Image: The array of green cylinders inside the sample, forming a so-called photonic crystal, span the width of the sample. These cylinders contain a magnetic field, and act somewhat similarly to bumpers in a pinball machine, scattering the incident electromagnetic waves, shown in red. Only red waves with certain frequencies can propagate through the crystal, resulting in the outgoing transmitted wave shown in green. The rest bounce back, shown as the reflected blue waves.
This tunable filter uses a superconducting material with a regular array of spaghetti-shaped magnetic field lines, known as a Josephson vortex lattice, said U-M Physicist Franco Nori, one of the principal investigators on the project. The filter works similarly to the way bumpers on a pinball machine deflect the ball. The result is that the arrangement of "bumpers" creates frequency gaps that the waves can't penetrate. These band gap structures are referred to as "terahertz photonic crystals."
Scientists are able to "tune" the bumpers by changing an externally applied electromagnetic field, thus selecting which frequencies to let through, and which to keep out, similar to how a radio dial selects some frequencies and weeds out others.
This sort of "tuning" is important to developing coherent images with high-frequency radio waves.

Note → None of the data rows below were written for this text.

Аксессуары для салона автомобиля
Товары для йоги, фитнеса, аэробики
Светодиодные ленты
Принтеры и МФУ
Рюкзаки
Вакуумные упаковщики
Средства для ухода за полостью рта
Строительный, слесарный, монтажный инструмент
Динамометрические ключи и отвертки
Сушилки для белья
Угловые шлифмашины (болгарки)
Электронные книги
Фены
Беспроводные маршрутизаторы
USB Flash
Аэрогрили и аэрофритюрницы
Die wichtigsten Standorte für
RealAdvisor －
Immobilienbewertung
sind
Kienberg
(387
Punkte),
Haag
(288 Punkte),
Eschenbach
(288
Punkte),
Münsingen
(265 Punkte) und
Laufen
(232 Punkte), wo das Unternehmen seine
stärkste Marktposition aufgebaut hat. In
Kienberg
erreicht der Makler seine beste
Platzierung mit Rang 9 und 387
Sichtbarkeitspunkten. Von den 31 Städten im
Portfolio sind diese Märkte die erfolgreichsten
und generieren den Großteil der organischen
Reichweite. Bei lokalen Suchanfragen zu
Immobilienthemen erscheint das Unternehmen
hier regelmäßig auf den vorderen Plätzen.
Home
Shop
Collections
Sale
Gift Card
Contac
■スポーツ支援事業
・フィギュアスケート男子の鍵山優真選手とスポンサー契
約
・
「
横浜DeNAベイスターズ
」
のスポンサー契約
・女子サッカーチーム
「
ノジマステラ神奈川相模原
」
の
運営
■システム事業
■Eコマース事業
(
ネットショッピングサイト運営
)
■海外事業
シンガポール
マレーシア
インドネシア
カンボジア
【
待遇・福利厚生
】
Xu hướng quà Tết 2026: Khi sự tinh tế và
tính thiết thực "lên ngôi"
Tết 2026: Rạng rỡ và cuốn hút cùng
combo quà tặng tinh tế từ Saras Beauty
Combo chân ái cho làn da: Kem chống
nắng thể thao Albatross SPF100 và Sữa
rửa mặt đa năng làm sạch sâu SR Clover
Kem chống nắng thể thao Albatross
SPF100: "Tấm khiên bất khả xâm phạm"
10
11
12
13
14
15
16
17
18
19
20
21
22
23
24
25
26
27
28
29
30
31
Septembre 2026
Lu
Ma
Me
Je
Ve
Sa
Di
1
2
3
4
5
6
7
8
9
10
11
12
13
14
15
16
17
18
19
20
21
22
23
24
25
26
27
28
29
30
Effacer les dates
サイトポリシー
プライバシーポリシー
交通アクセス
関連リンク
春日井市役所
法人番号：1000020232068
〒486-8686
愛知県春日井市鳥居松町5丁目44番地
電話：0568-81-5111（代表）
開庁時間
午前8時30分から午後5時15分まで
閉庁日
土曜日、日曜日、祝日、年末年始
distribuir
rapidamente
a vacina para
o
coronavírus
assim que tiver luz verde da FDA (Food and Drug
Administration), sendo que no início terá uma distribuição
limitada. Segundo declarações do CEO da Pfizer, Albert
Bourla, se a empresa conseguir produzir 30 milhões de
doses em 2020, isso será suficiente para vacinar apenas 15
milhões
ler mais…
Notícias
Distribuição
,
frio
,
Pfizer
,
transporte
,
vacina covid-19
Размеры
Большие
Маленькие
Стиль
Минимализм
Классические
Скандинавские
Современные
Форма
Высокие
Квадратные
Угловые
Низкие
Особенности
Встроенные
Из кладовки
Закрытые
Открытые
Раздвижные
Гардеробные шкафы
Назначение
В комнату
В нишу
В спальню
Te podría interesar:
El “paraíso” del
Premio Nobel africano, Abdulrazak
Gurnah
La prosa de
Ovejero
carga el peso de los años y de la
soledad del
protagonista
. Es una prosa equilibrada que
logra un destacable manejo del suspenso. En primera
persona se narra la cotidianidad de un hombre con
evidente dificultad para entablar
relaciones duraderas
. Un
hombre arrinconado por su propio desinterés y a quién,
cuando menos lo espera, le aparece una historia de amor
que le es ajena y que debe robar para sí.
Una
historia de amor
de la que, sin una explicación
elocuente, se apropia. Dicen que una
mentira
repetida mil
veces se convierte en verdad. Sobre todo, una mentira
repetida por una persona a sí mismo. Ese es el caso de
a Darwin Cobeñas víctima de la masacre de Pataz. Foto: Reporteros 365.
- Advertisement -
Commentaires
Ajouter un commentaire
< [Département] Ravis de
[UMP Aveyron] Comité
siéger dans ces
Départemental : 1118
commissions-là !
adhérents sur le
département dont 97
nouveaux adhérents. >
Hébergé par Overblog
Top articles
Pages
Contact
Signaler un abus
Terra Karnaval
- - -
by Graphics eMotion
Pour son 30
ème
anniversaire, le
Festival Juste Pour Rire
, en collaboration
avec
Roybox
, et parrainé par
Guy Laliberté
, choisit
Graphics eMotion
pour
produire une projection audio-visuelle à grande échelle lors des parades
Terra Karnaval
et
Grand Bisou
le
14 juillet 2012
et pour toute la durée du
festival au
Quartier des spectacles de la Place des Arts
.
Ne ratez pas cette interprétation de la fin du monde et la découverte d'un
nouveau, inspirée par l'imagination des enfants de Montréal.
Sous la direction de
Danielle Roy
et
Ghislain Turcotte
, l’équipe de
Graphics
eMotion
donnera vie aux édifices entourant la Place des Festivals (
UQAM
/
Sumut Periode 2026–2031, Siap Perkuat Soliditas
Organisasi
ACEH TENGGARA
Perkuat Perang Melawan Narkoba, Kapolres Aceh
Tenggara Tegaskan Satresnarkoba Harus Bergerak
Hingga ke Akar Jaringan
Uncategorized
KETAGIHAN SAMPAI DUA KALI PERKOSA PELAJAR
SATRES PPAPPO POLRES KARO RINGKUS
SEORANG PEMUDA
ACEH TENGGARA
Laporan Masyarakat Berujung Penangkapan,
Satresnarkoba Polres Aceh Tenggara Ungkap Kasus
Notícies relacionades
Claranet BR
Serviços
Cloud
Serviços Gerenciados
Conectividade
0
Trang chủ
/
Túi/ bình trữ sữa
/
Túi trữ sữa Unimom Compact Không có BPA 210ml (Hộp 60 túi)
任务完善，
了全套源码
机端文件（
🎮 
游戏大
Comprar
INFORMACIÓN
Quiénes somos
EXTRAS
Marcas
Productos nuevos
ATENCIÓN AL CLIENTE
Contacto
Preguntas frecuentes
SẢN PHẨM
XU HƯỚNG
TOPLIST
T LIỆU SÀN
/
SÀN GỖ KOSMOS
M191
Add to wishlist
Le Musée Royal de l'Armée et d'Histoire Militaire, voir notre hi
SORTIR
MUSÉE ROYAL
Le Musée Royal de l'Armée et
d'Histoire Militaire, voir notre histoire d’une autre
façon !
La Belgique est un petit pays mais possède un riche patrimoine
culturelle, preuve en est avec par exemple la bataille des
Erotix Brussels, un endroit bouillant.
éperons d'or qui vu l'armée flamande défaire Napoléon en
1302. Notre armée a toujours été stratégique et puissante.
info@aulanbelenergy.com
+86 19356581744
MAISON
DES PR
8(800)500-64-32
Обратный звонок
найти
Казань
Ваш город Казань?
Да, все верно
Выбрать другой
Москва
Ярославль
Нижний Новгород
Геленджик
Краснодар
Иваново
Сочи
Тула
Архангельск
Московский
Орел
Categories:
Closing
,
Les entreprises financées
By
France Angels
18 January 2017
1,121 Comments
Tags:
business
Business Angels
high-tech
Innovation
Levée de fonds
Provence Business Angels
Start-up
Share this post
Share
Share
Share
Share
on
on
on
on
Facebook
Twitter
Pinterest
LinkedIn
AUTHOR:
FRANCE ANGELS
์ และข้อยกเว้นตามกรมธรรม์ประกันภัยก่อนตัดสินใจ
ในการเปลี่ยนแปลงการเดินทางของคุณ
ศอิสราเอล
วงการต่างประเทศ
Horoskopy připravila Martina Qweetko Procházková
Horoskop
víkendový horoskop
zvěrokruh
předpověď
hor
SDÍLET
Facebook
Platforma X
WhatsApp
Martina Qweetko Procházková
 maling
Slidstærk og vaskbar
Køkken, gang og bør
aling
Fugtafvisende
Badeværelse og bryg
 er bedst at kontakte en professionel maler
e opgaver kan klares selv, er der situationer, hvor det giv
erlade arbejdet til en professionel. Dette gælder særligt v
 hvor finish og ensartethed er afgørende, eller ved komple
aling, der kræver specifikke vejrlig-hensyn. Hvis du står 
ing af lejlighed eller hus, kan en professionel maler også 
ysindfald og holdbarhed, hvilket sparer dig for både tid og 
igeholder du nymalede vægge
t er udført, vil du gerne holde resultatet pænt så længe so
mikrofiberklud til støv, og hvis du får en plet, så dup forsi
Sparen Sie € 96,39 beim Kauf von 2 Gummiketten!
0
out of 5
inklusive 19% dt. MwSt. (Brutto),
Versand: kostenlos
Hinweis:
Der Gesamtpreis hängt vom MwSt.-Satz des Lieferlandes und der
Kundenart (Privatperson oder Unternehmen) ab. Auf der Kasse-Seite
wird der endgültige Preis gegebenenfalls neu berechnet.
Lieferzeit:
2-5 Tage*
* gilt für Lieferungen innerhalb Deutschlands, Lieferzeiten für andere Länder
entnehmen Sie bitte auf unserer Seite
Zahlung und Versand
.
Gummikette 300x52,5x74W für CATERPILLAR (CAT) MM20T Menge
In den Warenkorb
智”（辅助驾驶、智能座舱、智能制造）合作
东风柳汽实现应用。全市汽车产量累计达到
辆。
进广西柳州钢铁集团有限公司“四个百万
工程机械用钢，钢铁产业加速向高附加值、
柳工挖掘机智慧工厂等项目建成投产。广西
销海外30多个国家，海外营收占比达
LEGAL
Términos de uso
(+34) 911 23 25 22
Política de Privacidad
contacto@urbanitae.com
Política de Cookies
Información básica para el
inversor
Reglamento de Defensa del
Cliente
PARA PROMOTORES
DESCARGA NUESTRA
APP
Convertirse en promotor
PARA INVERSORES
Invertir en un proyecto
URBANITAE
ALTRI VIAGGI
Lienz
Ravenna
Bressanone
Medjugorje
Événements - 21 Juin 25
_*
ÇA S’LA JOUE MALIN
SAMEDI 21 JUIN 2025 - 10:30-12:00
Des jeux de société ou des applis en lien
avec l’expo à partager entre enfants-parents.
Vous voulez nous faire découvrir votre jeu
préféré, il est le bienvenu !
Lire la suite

Terahertz waves—a trillion oscillations per second—occupy a large portion of the electromagnetic spectrum between the infrared and microwave bands. Although they are considered the next frontier in imaging science, no reliable means of harnessing and controlling this high frequency has been developed, said Nori.
"To push beyond the gigahertz range of frequencies has been very difficult because the waves oscillate so fast that most electronics can't keep up," Nori said. "Indeed if you look at standard computer chips, it is hard to go beyond a few gigahertz. When you go beyond 100 gigahertz, you approach the terahertz range, the next frontier. The poor circuits just can't keep up."
Terahertz radiation represents the last unexplored frontier of the radio wave and light spectrum, Nori said. Terahertz waves can penetrate deep into many organic materials—such as tissue—without the damage associated with ionizing radiation such as X-rays. Also, terahertz radiation can be used to distinguish between materials with varying water content, such as fat versus lean meat. These properties lend themselves to applications in biomedical imaging, as well as quality control. Terahertz radiation can also help scientists understand the complex dynamics involved in materials.
"This is an exciting new frontier, with new research centers on this being started in different parts of the world," Nori said.
A paper on the research, "Using Josephson Vortex Lattices to Control THz Radiation: Tunable Transparency and THz Photonic Crystals," is to appear in the April 29 Physical Review Letters. Collaborators are Sergey Savel'ev and A.L. Rakhmanov from The Institute of Physical and Chemical Research (RIKEN), Japan.